Barcelona have their historic comeback, and the world has further proof of Leo Messi’s wondrous works.
With the world awaiting a collapse and the pressure piling high, Barcelona ripped AC Milan, 4-0, on Tuesday night in the second leg of their UEFA Champions League Round of 16 tie. The decisive victory overturned Milan’s 2-0 advantage from last month’s first leg and put on hold the thought that Barcelona’s dynasty is on the way out.
Champions League winners in 2009 and 2011, Barcelona entered Tuesday’s make-or-break match knowing survival would require a historic performance. No team had previously overcome a 2-0 first-leg deficit to win a Champions League tie, and not even Barcelona could claim such a comeback in their remarkable history.

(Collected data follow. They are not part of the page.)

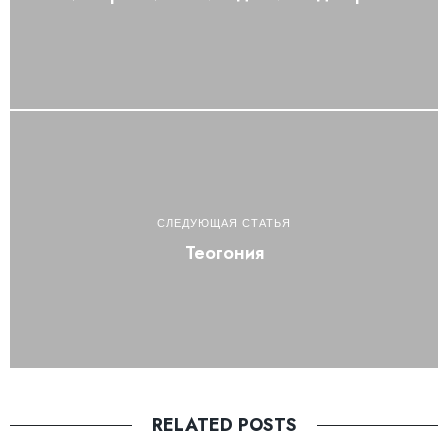
СЛЕДУЮЩАЯ СТАТЬЯ
Теогония
RELATED POSTS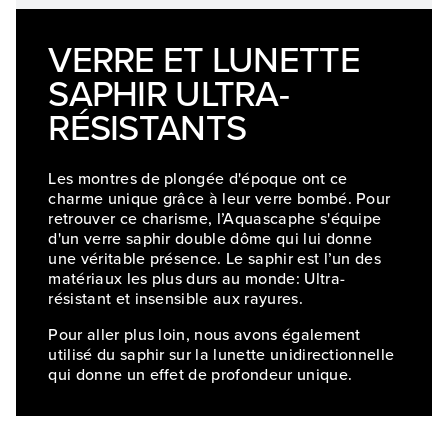
VERRE ET LUNETTE
SAPHIR ULTRA-
RÉSISTANTS
Les montres de plongée d'époque ont ce
charme unique grâce à leur verre bombé. Pour
retrouver ce charisme, l’Aquascaphe s'équipe
d'un verre saphir double dôme qui lui donne
une véritable présence. Le saphir est l’un des
matériaux les plus durs au monde: Ultra-
résistant et insensible aux rayures.
Pour aller plus loin, nous avons également
utilisé du saphir sur la lunette unidirectionnelle
qui donne un effet de profondeur unique.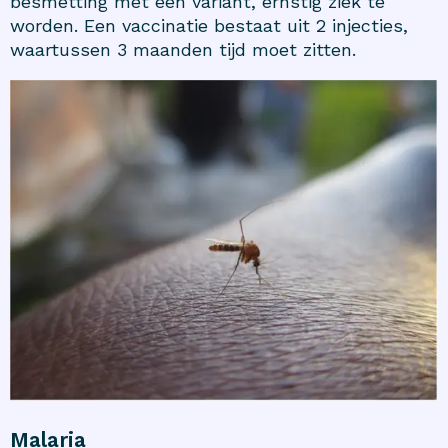
besmetting met een variant, ernstig ziek te
worden. Een vaccinatie bestaat uit 2 injecties,
waartussen 3 maanden tijd moet zitten.
Malaria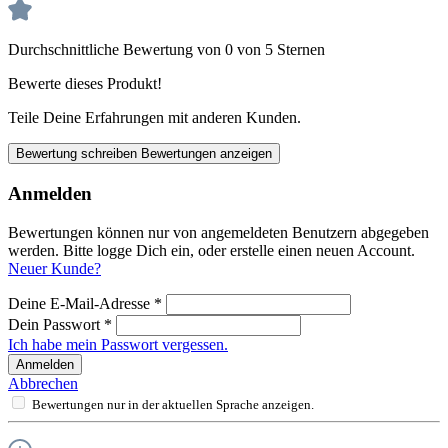
Durchschnittliche Bewertung von 0 von 5 Sternen
Bewerte dieses Produkt!
Teile Deine Erfahrungen mit anderen Kunden.
Bewertung schreiben
Bewertungen anzeigen
Anmelden
Bewertungen können nur von angemeldeten Benutzern abgegeben
werden. Bitte logge Dich ein, oder erstelle einen neuen Account.
Neuer Kunde?
Deine E-Mail-Adresse
*
Dein Passwort
*
Ich habe mein Passwort vergessen.
Anmelden
Abbrechen
Bewertungen nur in der aktuellen Sprache anzeigen.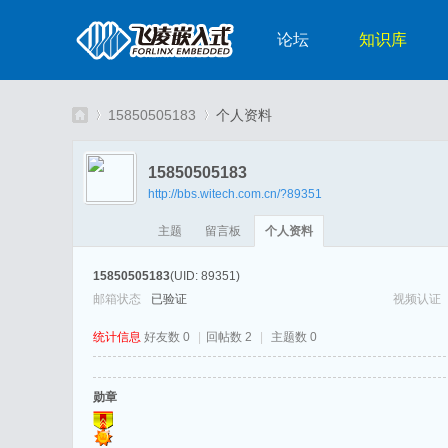
论坛
知识库
15850505183
个人资料
15850505183
http://bbs.witech.com.cn/?89351
嵌
›
›
主题
留言板
个人资料
15850505183
(UID: 89351)
邮箱状态
已验证
视频认证
统计信息
好友数 0
|
回帖数 2
|
主题数 0
勋章
入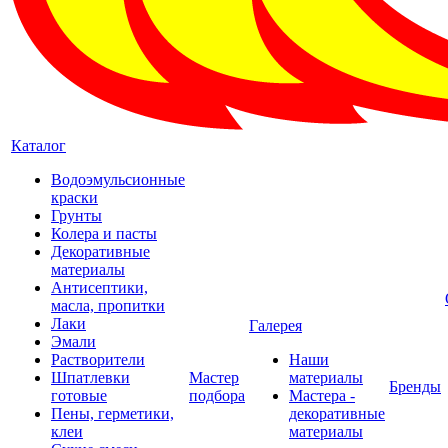
Каталог
Водоэмульсионные
краски
Грунты
Колера и пасты
Декоративные
материалы
Антисептики,
масла, пропитки
Лаки
Галерея
Эмали
Растворители
Наши
Шпатлевки
Мастер
материалы
Бренды
готовые
подбора
Мастера -
Пены, герметики,
декоративные
клеи
материалы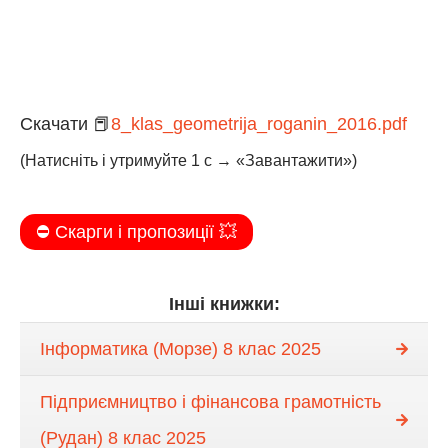
Скачати 📕
8_klas_geometrija_roganin_2016.pdf
(Натисніть і утримуйте 1 с → «Завантажити»)
⛔️ Скарги і пропозиції 💥
Інші книжки:
Інформатика (Морзе) 8 клас 2025
Підприємництво і фінансова грамотність
(Рудан) 8 клас 2025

But instead of shrinking from the pressure, Barca’s players talked up their hopes of completing a remontada, their own signature comeback, to add to their sterling resume.
“This generation (of Barcelona players) hasn’t made a comeback and we’d like to,” midfielder Xavi Hernandez said (via FCBarcelona YouTube).
Enter Messi, the miniature magician with almost divine powers.
Already elevated to almost immortal status after a record-setting 2012 and his fourth straight Ballon d’Or, Messi produced another match-winning display worthy of his impossibly lofty reputation on Tuesday.
In the process, the prolific Argentine also notched another record—his 13th Champions League brace is joint-most in history (per Opta)—and moved into second place on the competition’s all-time scoring charts at the age of 25.
And yet, ahead of Tuesday’s second leg, the teams appeared headed along opposite trajectories.
AC Milan had started the season miserably, losing three of their first four league matches after selling star forward Zlatan Ibrahimovic and defender Thiago Silva to Paris Saint-Germain in the summer. But the squad developed steadily, with the turnaround reaching its crescendo three weeks ago at the San Siro in a stunning defensive masterclass.
Barcelona, on the other hand, endured a string of poor results starting with the loss in Milan. Six days later, Barca lost, 3-1, at home to rivals Real Madrid in the Copa del Rey semifinals. Four more days later, the same teams met again in the league, with Real winning at home, 2-1.
Barca maintained a commanding league lead despite the losses, but coupled with the news that first-year manager Tito Vilanova was receiving treatment for throat cancer in New York, the club’s veneer of invincibility appeared badly damaged.
Messi had failed to score in both the cup loss to Real and the first leg against Milan, when he had only one touch in the box and didn’t put a single shot on target (via@FoxSoccer). Silly as it sounds now, some foresaw more of the same in Catalonia.
Within five minutes, though, it wasn’t to be.
Before Milan could settle, Messi put Barca on track with a brilliant left-footed shotinto the top corner past Christian Abbiati. It was vintage Messi, a showcase of his supernatural feet—and most alarming of all for defenders, he wasn’t even open.
Abbiati came up with a pair of sprawling saves after Messi’s opener, helping Milan gain a foothold. The visitors even produced chances of their own, but inevitably, it was Messi who claimed the game’s second goal.
Messi cut in from the right and finished low past Abbiati at the near post, and this time, he leveled the tie on aggregate. By then, as Barcelona enjoyed their customarydominance of possession, only one team was going through.
David Villa scored the crucial third early in the half, and Jordi Alba iced it in stoppage time, reducing Barca fans to tears and placing Europe on notice once again. Barcelona are back, if they were ever gone at all, and Messi’s magic will have a say in where the Champions League title resides this spring.
But for all the hard-earned euphoria, a nagging truth remains: Barcelona are beatable.
Their second-leg comeback exposed Milan’s immaturity, but that same inexperienced side defeated mighty Barca by two clear goals a mere three weeks ago.
And although Alba’s late goal gave his team an assured 4-2 aggregate victory, Barcelona played the final half-hour until then knowing a single Milan strike would spell away-goal doom.
Milan had chances, too. Twice in the first half, Stephan El Shaarawy stole into pockets of space behind the Barca defense, only to shoot weakly on both occasions. And literally seconds before Messi’s second, M’Baye Niang hit the home team’s upright after escaping from Javier Mascherano on a well-placed long ball.
In the run-up to kickoff, Milan manager Massimiliano Allegri had spoken of standing up to Barcelona and playing better even than the first leg (via ESPN FC). It wasn’t to be this time for Milan, but one can’t help but think they will be back soon, and with a better team at that.
This night belonged to Barca and Messi, and in every respect, the comeback was a memorable and epic adventure. But to ignore the lessons of the first leg would be a mistake, even if Messi’s left foot undid all of Milan’s work in 40 exhilarating minutes.
Now, with the balance of the Champions League campaign, we wait to see which result was a fluke.